On Wednesday, 18 February 2015 at 15:15:21 UTC, Russel Winder 
wrote:
> It strikes me that D really ought to be able to work with GPGPU 
> – is
> there already something and I just failed to notice. This is 
> data
> parallelism but of a slightly different sort to that in 
> std.parallelism.
> std.concurrent, std.parallelism, std.gpgpu ought to be 
> harmonious
> though.
>
> The issue is to create a GPGPU kernel (usually C code with 
> bizarre data
> structures and calling conventions) set it running and then 
> pipe data in
> and collect data out – currently very slow but the next 
> generation of
> Intel chips will fix this (*). And then there is the 
> OpenCL/CUDA debate.
>
> Personally I think OpenCL, for all it's deficiencies, as it is 
> vendor
> neutral. CUDA binds you to NVIDIA. Anyway there is an NVIDIA 
> back end
> for OpenCL. With a system like PyOpenCL, the infrastructure 
> data and
> process handling is abstracted, but you still have to write the 
> kernels
> in C. They really ought to do a Python DSL for that, but… So 
> with D can
> we write D kernels and have them compiled and loaded using a 
> combination
> of CTFE, D → C translation, C ompiler call, and other magic?
>
> Is this a GSoC 2015 type thing?
>
>
> (*) It will be interesting to see how NVIDIA responds to the 
> tack Intel
> are taking on GPGPU and main memory access.

https://github.com/HSAFoundation

This is really the way to go, yea opencl and cuda exist, along 
with opengl/directx compute shaders, but pretty much every thing 
out their suffers from giant limitations.

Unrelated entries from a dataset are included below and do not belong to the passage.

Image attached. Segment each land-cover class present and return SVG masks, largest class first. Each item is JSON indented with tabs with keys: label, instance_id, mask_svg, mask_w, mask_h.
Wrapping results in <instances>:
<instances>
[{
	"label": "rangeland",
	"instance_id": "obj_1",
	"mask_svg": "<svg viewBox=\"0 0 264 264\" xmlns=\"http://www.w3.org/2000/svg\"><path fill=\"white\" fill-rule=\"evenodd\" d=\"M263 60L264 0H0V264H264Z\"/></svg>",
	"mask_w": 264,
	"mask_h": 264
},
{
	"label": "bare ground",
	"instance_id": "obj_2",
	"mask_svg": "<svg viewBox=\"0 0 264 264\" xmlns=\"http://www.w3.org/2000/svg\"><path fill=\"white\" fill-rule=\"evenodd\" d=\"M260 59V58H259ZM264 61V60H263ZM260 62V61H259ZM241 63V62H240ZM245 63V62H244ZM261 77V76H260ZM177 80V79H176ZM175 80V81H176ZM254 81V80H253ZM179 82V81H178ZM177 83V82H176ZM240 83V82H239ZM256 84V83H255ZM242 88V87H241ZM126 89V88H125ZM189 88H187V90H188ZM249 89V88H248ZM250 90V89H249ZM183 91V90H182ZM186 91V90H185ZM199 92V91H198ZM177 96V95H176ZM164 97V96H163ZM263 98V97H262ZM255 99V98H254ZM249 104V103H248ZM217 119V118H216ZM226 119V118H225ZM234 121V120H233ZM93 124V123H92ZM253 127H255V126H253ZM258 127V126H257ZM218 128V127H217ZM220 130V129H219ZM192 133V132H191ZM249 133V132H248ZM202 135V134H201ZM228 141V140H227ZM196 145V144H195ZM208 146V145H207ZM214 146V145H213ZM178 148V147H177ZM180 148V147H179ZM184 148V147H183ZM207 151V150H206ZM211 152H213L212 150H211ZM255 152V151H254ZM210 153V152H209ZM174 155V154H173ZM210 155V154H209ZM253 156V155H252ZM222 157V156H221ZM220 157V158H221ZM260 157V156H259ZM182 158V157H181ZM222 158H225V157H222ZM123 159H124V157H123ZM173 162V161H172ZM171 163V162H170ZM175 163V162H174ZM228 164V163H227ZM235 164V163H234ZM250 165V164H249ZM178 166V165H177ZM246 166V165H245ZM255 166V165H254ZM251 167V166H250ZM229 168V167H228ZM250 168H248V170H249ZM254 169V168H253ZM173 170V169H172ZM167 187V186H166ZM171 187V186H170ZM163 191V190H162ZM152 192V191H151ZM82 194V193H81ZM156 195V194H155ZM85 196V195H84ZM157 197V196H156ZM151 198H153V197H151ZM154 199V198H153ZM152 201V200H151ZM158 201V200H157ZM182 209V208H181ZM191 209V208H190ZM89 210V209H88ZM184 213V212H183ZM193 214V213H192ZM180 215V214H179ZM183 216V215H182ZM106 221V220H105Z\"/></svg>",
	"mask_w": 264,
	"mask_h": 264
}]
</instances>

With HSA, HSAIL bytecode is embedded directly into the elf/exe 
file, HASIL bytecode can can fully support all the features of 
c++, virtual function lookups in code, access to the stack, cache 
coherent memory access, the same virtual memory view as the 
application it runs in, etc.

HSA is implemented in the llvm backend compiler, and when it is 
used in a elf/exe file, their is a llvm based finalizer that 
generates gpu bytecode.

More importantly, it should be very easy to implement in any llvm 
supported language once all of the patches are moved up stream to 
their respective libraries/toolsets.

I believe that linux kernel 3.19 and above have the iommu 2.5 
patches, and I think amd's radeon KFD driver made it into 3.20. 
HSA will also be supported by ARM.

HSA is generic enough, that assuming Intel implements similar 
capabilities into their chips it otta be supportable their with 
or without intels direct blessing.

HSA does work with discrete gpu's and not just the embedded 
stuff, And I believe that HSA can be used to accelerate OpenCL 
2.0, via copyless cache coherent memory access.